Despite the numerous experimental approaches used for the demonstration of the involvement of LRRC8A in the cell response to hypertonicity, our study is not exempt of limitations. One is the technical difficulty to directly record channel activity in the transition from isotonic to hypertonic conditions with a recording pipette attached to the cell membrane. Also, we cannot completely rule out that channel activation in response to hypertonic stress is solely mediated by MSK1-mediated phosphorylation, without involving changes in IS or other possible modulators that are triggered in response to hypertonic stress. Nevertheless, our results expressing active MSK1 as well as LRRC8A-S217A mutants pointed to MSK1-mediated phosphorylation being the main mechanism for channel activation in the absence of changes in intracellular IS. Related to this, classical activation of LRRC8A-type chloride channels is known to depend on the presence of intracellular ATP and the rate of cell swelling (50⇓–52), being more relevant with small changes in IS and less relevant with rapid and larger changes in IS. This is consistent with the involvement of an ATP-dependent phosphorylation event in the gating of LRRC8A-containing chloride channels in the face of small changes in IS.
Our data also shows that LRRC8A links two phosphorylation pathways (p38/MSK1 and WNK1) participating in the cell response to osmotic stress and invites a review of the role of LRRC8A in different pathophysiological conditions involving WNK (53) or MSK1 signaling (54, 55).
Materials and Methods
Drugs, antibodies, oligonucleotides, and plasmids used are described in SI Appendix, Table S2.
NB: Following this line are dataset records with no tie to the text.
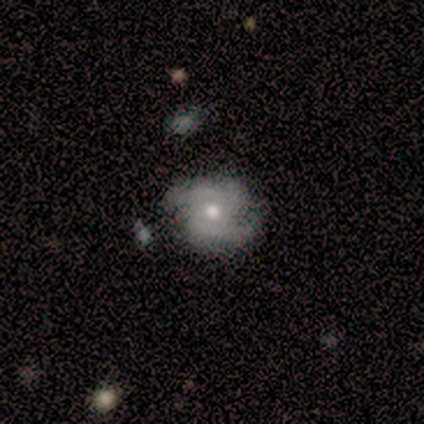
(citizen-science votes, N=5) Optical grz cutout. It shows a featured or disk galaxy (80%) with no bar (100%), 2 (100%) tight (67%) spiral arms (75%) and a moderate central bulge (75%). Merging: minor disturbance (60%).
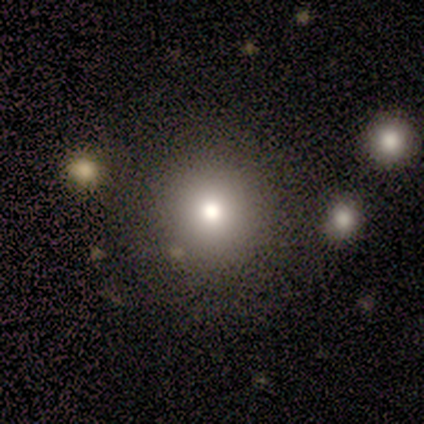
smooth-or-featured: smooth: 69% | featured or disk: 23% | star or artifact: 8%
  how-rounded: round: 100% | in between: 0% | cigar-shaped: 0%
  merging: none: 75% | minor disturbance: 17% | merger: 8% | major disturbance: 0%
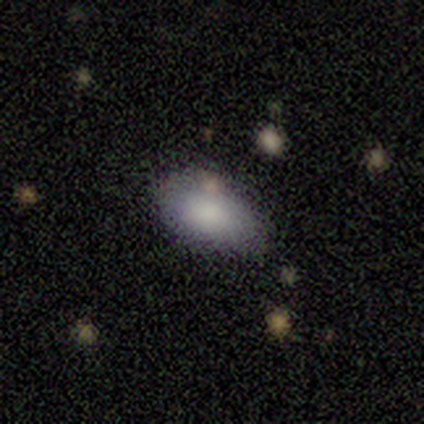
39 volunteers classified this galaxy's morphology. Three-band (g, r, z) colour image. It shows a smooth galaxy with no disk features (90%) that is in between round and cigar-shaped (94%). Merging: none (59%).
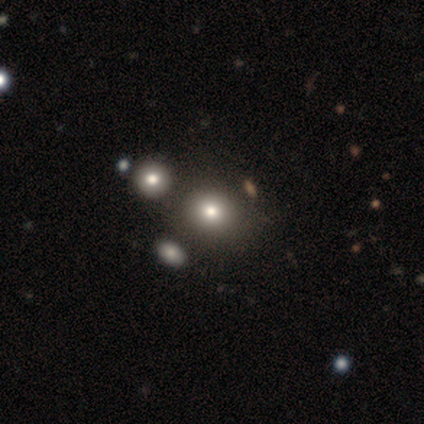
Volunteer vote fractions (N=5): Smooth or featured? smooth (60%)
How rounded? round (100%)
Merging? none (100%)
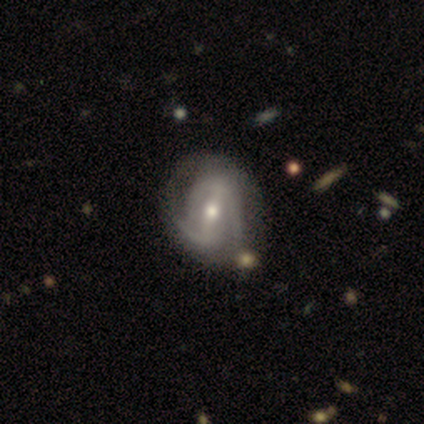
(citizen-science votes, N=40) Overall: featured or disk (98%). Edge-on disk: no (95%). Bar: strong (49%; weak 38%). Spiral arms: yes (86%). Spiral arm count: 2 (75%). Spiral winding: tight (53%; medium 28%). Bulge size: moderate (59%; small 41%). Merging: none (38%; minor disturbance 22%).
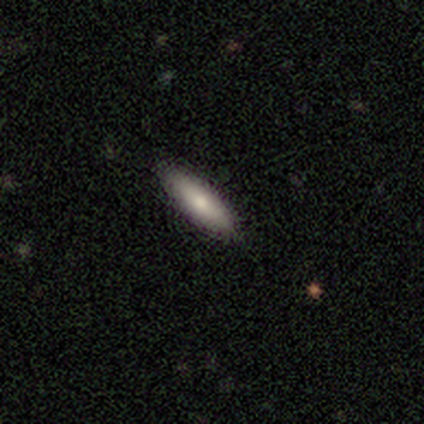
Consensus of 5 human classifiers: Q: Smooth or featured?
A: smooth (80%); runner-up: featured or disk (20%)
Q: How rounded?
A: cigar-shaped (75%); runner-up: in between (25%)
Q: Merging?
A: none (100%)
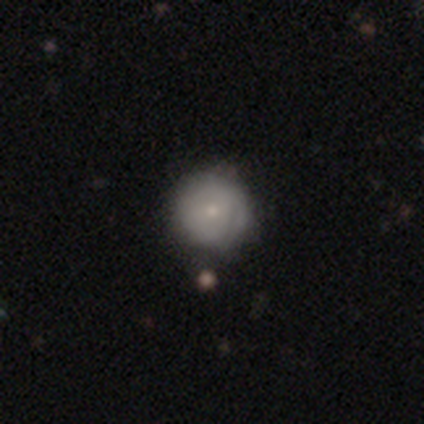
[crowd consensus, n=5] smooth_or_featured: smooth (p=0.60) [alt: featured or disk p=0.40]
how_rounded: round (p=1.00)
merging: none (p=0.80) [alt: minor disturbance p=0.20]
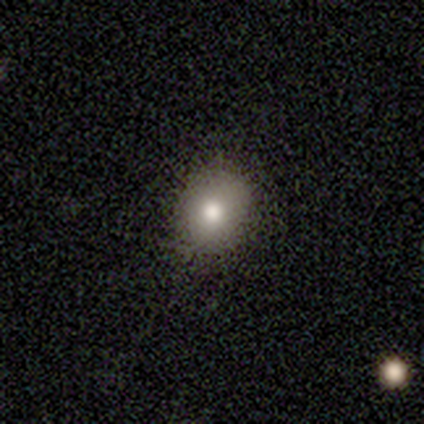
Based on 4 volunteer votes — smooth_or_featured: smooth (p=0.75) [alt: featured or disk p=0.25]
how_rounded: in between (p=0.67) [alt: round p=0.33]
merging: none (p=0.75) [alt: minor disturbance p=0.25]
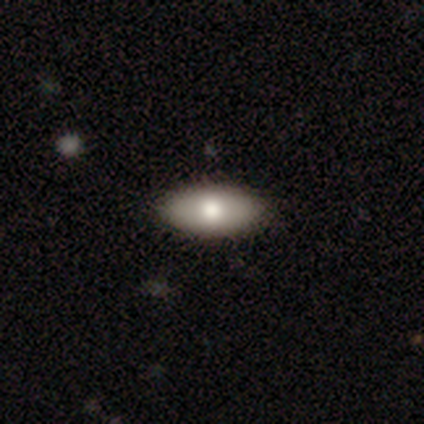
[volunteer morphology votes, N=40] Smooth or featured? 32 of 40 (80%) said smooth. How rounded? 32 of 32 (100%) said in between. Merging? 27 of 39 (69%) said none.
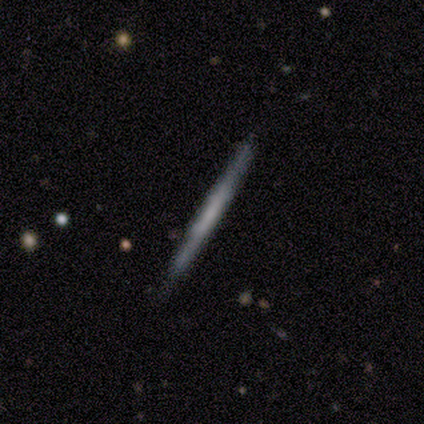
A featured or disk galaxy (68%) viewed edge-on (96%) with no central bulge (88%).

Vote fractions:
- Smooth or featured? featured or disk: 68% / smooth: 30% / star or artifact: 2%
- Edge-on disk? yes: 96% / no: 4%
- Edge-on bulge? none: 88% / boxy: 12% / rounded: 0%
- Merging? none: 95% / minor disturbance: 3% / merger: 3% / major disturbance: 0%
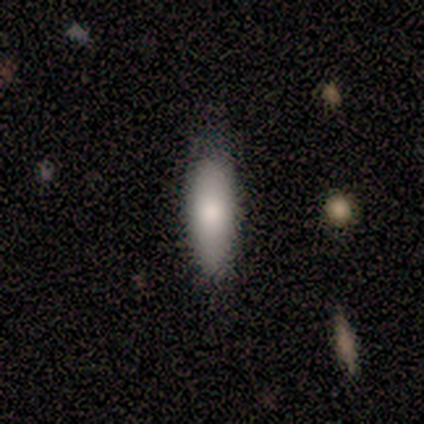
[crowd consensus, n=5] Overall: smooth (100%). How rounded: in between (60%; cigar-shaped 40%). Merging: none (80%).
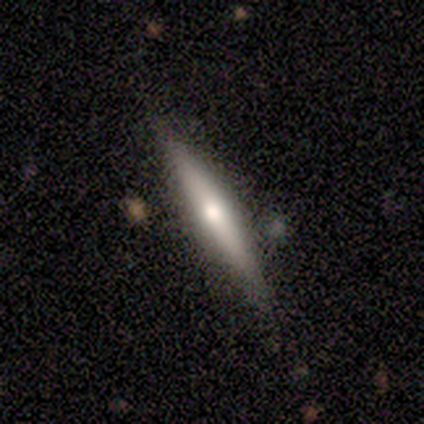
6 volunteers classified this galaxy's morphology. Overall: featured or disk (67%; smooth 33%). Edge-on disk: yes (100%). Edge-on bulge: rounded (100%). Merging: none (67%; minor disturbance 33%).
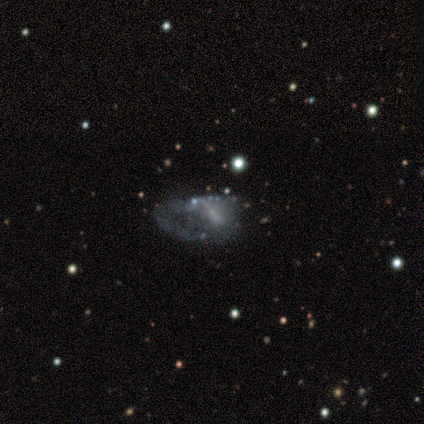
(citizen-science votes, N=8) Overall: smooth (50%, tied with featured or disk). How rounded: in between (100%). Merging: none (38%, tied with major disturbance).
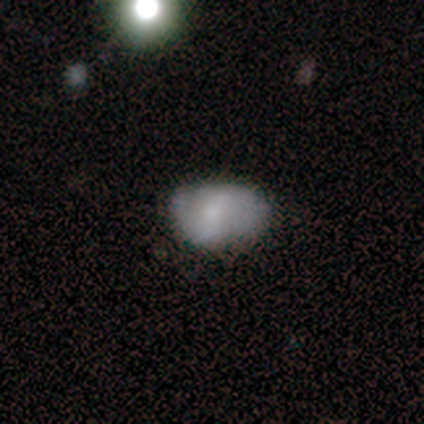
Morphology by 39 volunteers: Smooth or featured?
  - smooth: 51% *
  - featured or disk: 46%
  - star or artifact: 3%
How rounded?
  - in between: 95% *
  - round: 5%
  - cigar-shaped: 0%
Merging?
  - none: 61% *
  - minor disturbance: 37%
  - major disturbance: 3%
  - merger: 0%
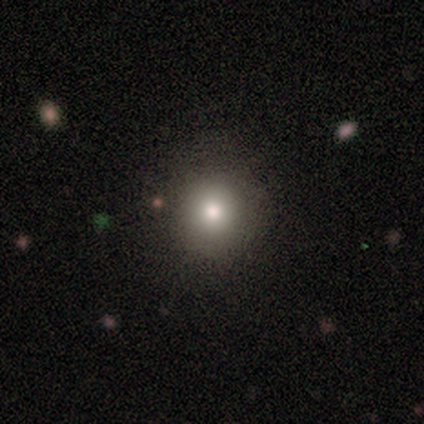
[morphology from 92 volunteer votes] smooth 73%, star or artifact 14%, featured or disk 13%. Down the decision tree: how rounded — round (88%); merging — none (92%).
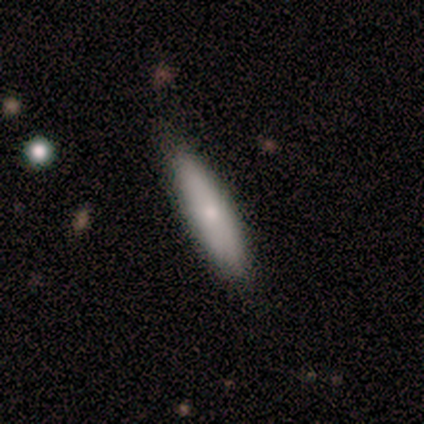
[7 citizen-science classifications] Morphology: type=smooth (100%); roundness=cigar-shaped (71%); merging=none (86%).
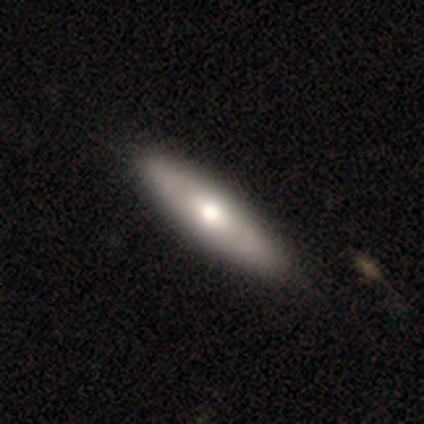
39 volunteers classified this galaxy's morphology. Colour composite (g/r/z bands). It shows a smooth galaxy with no disk features (64%) that is cigar-shaped (64%). Merging: none (62%).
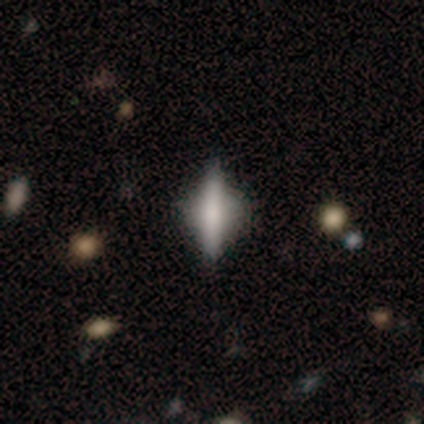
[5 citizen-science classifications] featured or disk 60%, smooth 40%, star or artifact 0%. Down the decision tree: edge-on disk — yes (100%); edge-on bulge — rounded (100%); merging — none (60%).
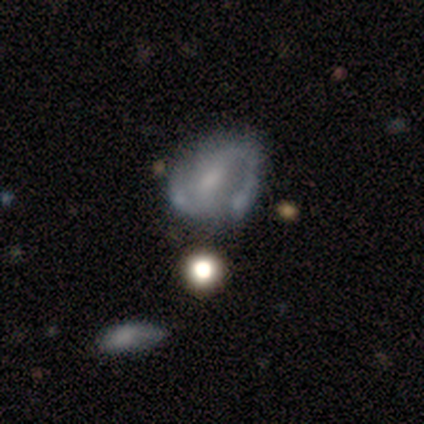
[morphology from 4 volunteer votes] type=smooth (50%, tied with featured or disk); roundness=round (100%); merging=none (50%).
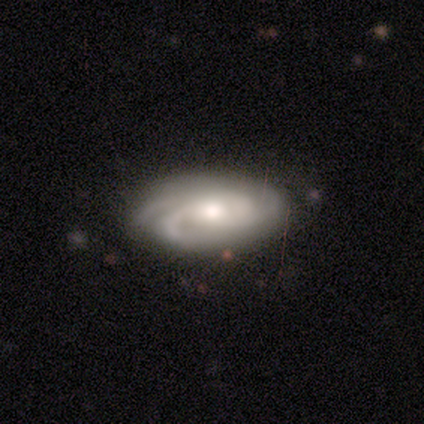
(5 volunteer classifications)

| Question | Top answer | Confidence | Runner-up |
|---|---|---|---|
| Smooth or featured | featured or disk | 80% | smooth (20%) |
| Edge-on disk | no | 100% | — |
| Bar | no | 100% | — |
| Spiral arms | yes | 100% | — |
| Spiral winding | tight | 100% | — |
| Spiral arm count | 2 | 50% | 3 (25%) |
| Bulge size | large | 50% | tied: moderate (50%) |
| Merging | none | 80% | major disturbance (20%) |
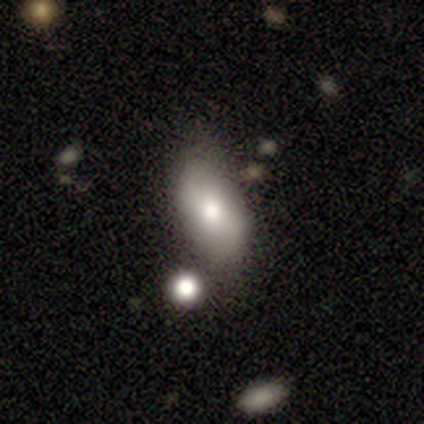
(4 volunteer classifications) smooth-or-featured: smooth: 100% | featured or disk: 0% | star or artifact: 0%
  how-rounded: in between: 100% | round: 0% | cigar-shaped: 0%
  merging: none: 75% | minor disturbance: 25% | major disturbance: 0% | merger: 0%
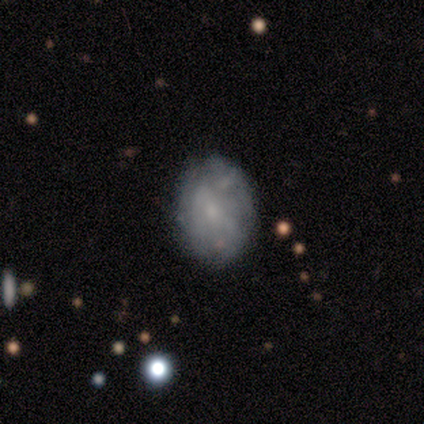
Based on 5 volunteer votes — A featured or disk galaxy (60%) with a weak bar (67%), no spiral arms (67%) and no central bulge (67%). Merging: none (75%).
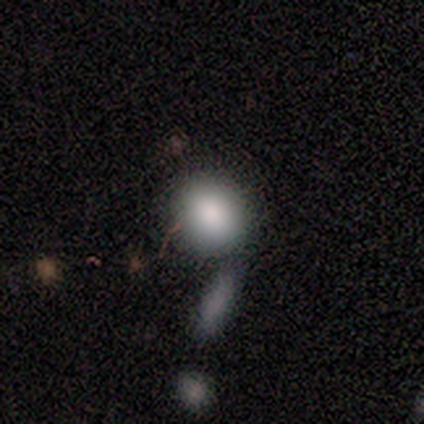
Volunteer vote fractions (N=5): A smooth galaxy with no disk features (100%) that is round (100%). Merging: none (40%).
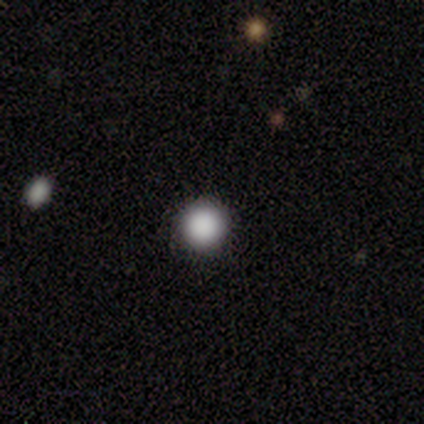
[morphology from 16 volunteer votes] A smooth galaxy with no disk features (88%) that is round (100%).

Vote fractions:
- Smooth or featured? smooth: 88% / star or artifact: 12% / featured or disk: 0%
- How rounded? round: 100% / in between: 0% / cigar-shaped: 0%
- Merging? none: 93% / minor disturbance: 7% / major disturbance: 0% / merger: 0%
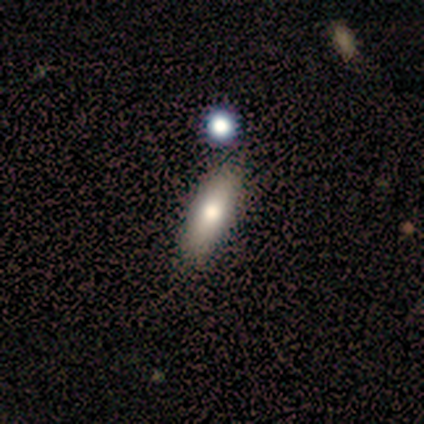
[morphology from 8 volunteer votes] Smooth or featured: smooth — 100%
How rounded: cigar-shaped — 50% (in between — 38%)
Merging: none — 75% (minor disturbance — 25%)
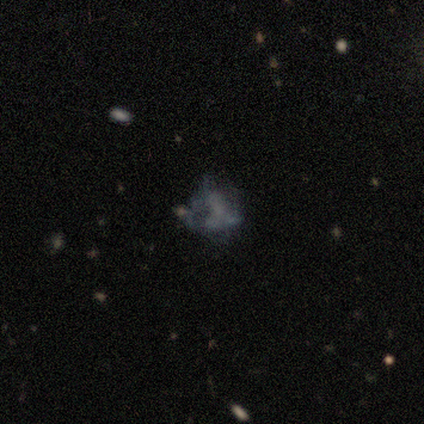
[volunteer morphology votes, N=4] type=featured or disk (75%); edge-on=no (100%); bar=no (100%); spiral arms=no (100%); bulge=none (100%); merging=none (67%).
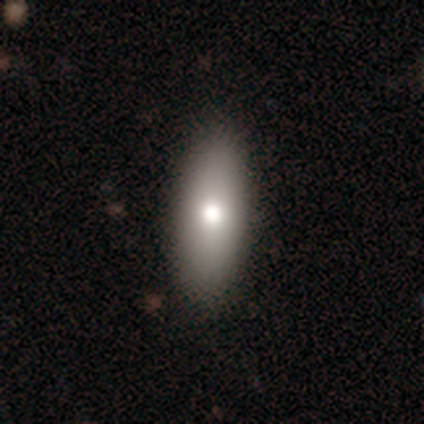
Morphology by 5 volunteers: Q: Smooth or featured?
A: smooth (100%)
Q: How rounded?
A: in between (60%); runner-up: cigar-shaped (40%)
Q: Merging?
A: none (60%); runner-up: minor disturbance (20%)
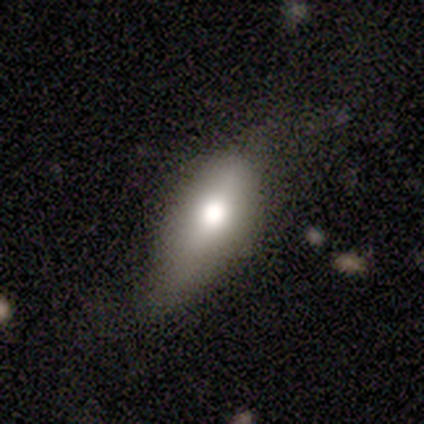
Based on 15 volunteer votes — Smooth or featured: smooth — 73% (featured or disk — 20%)
How rounded: in between — 73% (cigar-shaped — 18%)
Merging: minor disturbance — 50% (none — 43%)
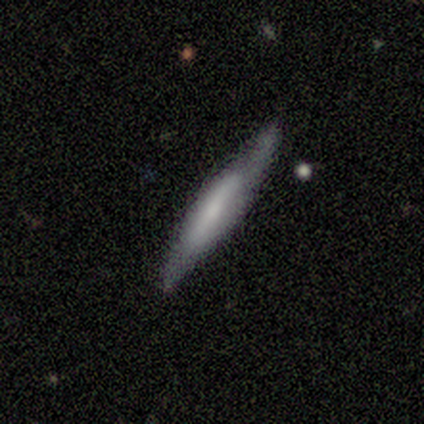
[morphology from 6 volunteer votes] Q: Smooth or featured?
A: smooth (50%); tied with: featured or disk (50%)
Q: How rounded?
A: cigar-shaped (100%)
Q: Merging?
A: none (67%); runner-up: minor disturbance (33%)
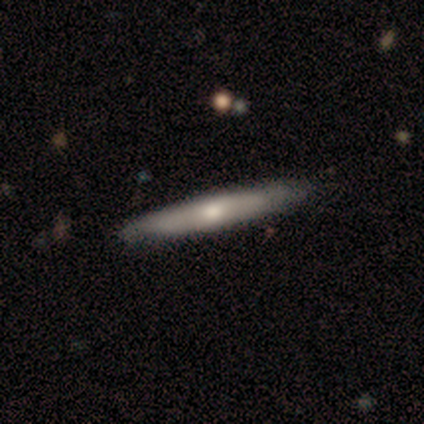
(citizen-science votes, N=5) smooth-or-featured: smooth: 60% | featured or disk: 20% | star or artifact: 20%
  how-rounded: cigar-shaped: 100% | round: 0% | in between: 0%
  merging: none: 100% | minor disturbance: 0% | major disturbance: 0% | merger: 0%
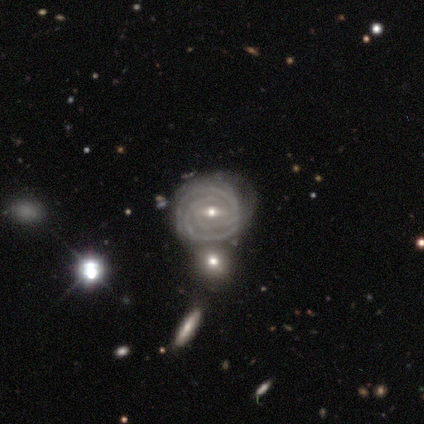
smooth-or-featured: featured or disk: 100% | smooth: 0% | star or artifact: 0%
  disk-edge-on: no: 100% | yes: 0%
    bar: weak: 67% | strong: 33% | no: 0%
    has-spiral-arms: yes: 67% | no: 33%
      spiral-winding: tight: 100% | medium: 0% | loose: 0%
      spiral-arm-count: 2: 50% (tied) | 3: 50% (tied) | 1: 0% | 4: 0% | more than 4: 0% | can't tell: 0%
    bulge-size: small: 67% | moderate: 33% | dominant: 0% | large: 0% | none: 0%
  merging: none: 67% | merger: 33% | minor disturbance: 0% | major disturbance: 0%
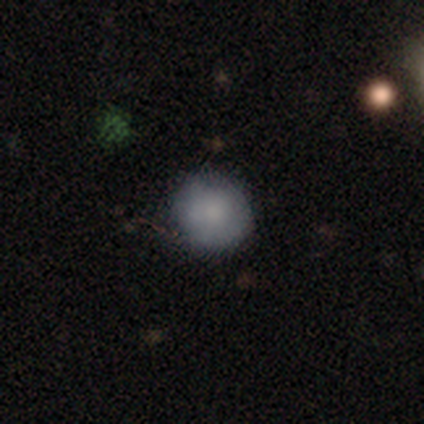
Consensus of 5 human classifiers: smooth 80%, featured or disk 20%, star or artifact 0%. Down the decision tree: how rounded — round (100%); merging — none (60%).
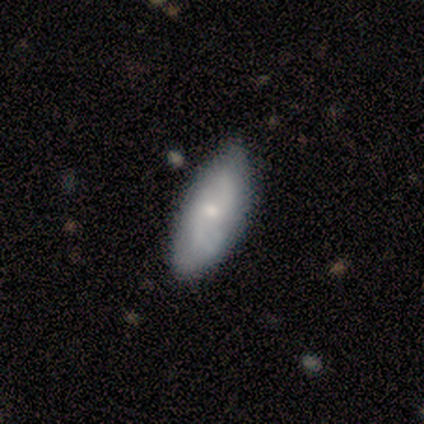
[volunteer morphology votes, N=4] Volunteers were most divided on "bar" (2-way tie): strong: 50%, no: 50%, weak: 0%; "spiral arms" (2-way tie): yes: 50%, no: 50%; "bulge size" (2-way tie): moderate: 50%, small: 50%, dominant: 0%, large: 0%, none: 0%. More confident: edge-on disk — no (100%); spiral winding — tight (100%); spiral arm count — 2 (100%); merging — none (100%); smooth or featured — featured or disk (50%).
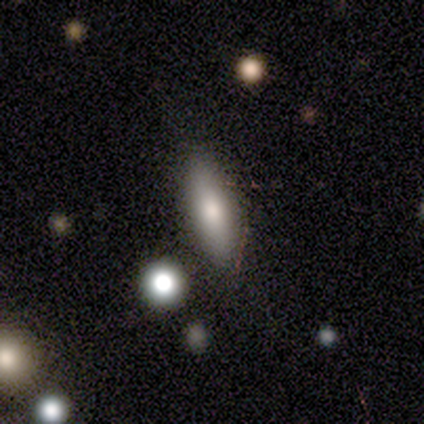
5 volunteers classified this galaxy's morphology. Smooth or featured?
  - smooth: 100% *
  - featured or disk: 0%
  - star or artifact: 0%
How rounded?
  - in between: 100% *
  - round: 0%
  - cigar-shaped: 0%
Merging?
  - none: 60% *
  - minor disturbance: 40%
  - major disturbance: 0%
  - merger: 0%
Genetic Screening and Analysis.
To identify genes that are essential for hypertonic stress survival, an unbiased loss-of-function genetic screening was performed in HeLa cells using the CRISPR-Cas9 system (28). Cells expressing a constitutive hCas9 were infected with one of two lentiviral gRNA libraries ([Toronto KnockOut Library] TKO-1 or TKO-2) (28). Cells were selected by adding puromycin (1.5 µg/mL) at 24-h postinfection, and multiplicity of infection (MOI) was determined after 48 h (T0) by comparison with nonselected infected cells (TKO-1, MOI = 0.34; TKO-2, MOI = 0.5). At this point, 20 × 106 cells were collected for subsequent genomic DNA (gDNA) extraction and sequencing to ensure good library representation (T0). The rest of the cells were split into three replicates (A, B, and C), each covering a 200-fold representation of each library (20 × 106 cells). Cells were then split every 3 d, always keeping a 200-fold representation of each library. At T6, cells were seeded and 24 h later were challenged with hypertonic stress (150 mM NaCl) or kept in regular medium. One day after, they were counted and frozen (20 × 106 cells) for subsequent gDNA extraction, library preparation, and next generation sequencing, which were carried out as in ref. 28. Briefly, genomic DNA was extracted from cell pellets using the QIAamp Blood Maxi Kit (Qiagen). gRNA inserts were amplified via PCR using primers harboring Illumina TruSeq adapters with i5 and i7 barcodes, and the resulting libraries were sequenced on an Illumina HiSeq2500. Each read was completed with standard primers for dual indexing with Rapid Run V1 reagents. The first 20 cycles of sequencing were “dark cycles” or base additions without imaging. The actual 26-base pairs read began after the dark cycles and contained two index reads, reading the i7 sequences first, followed by i5.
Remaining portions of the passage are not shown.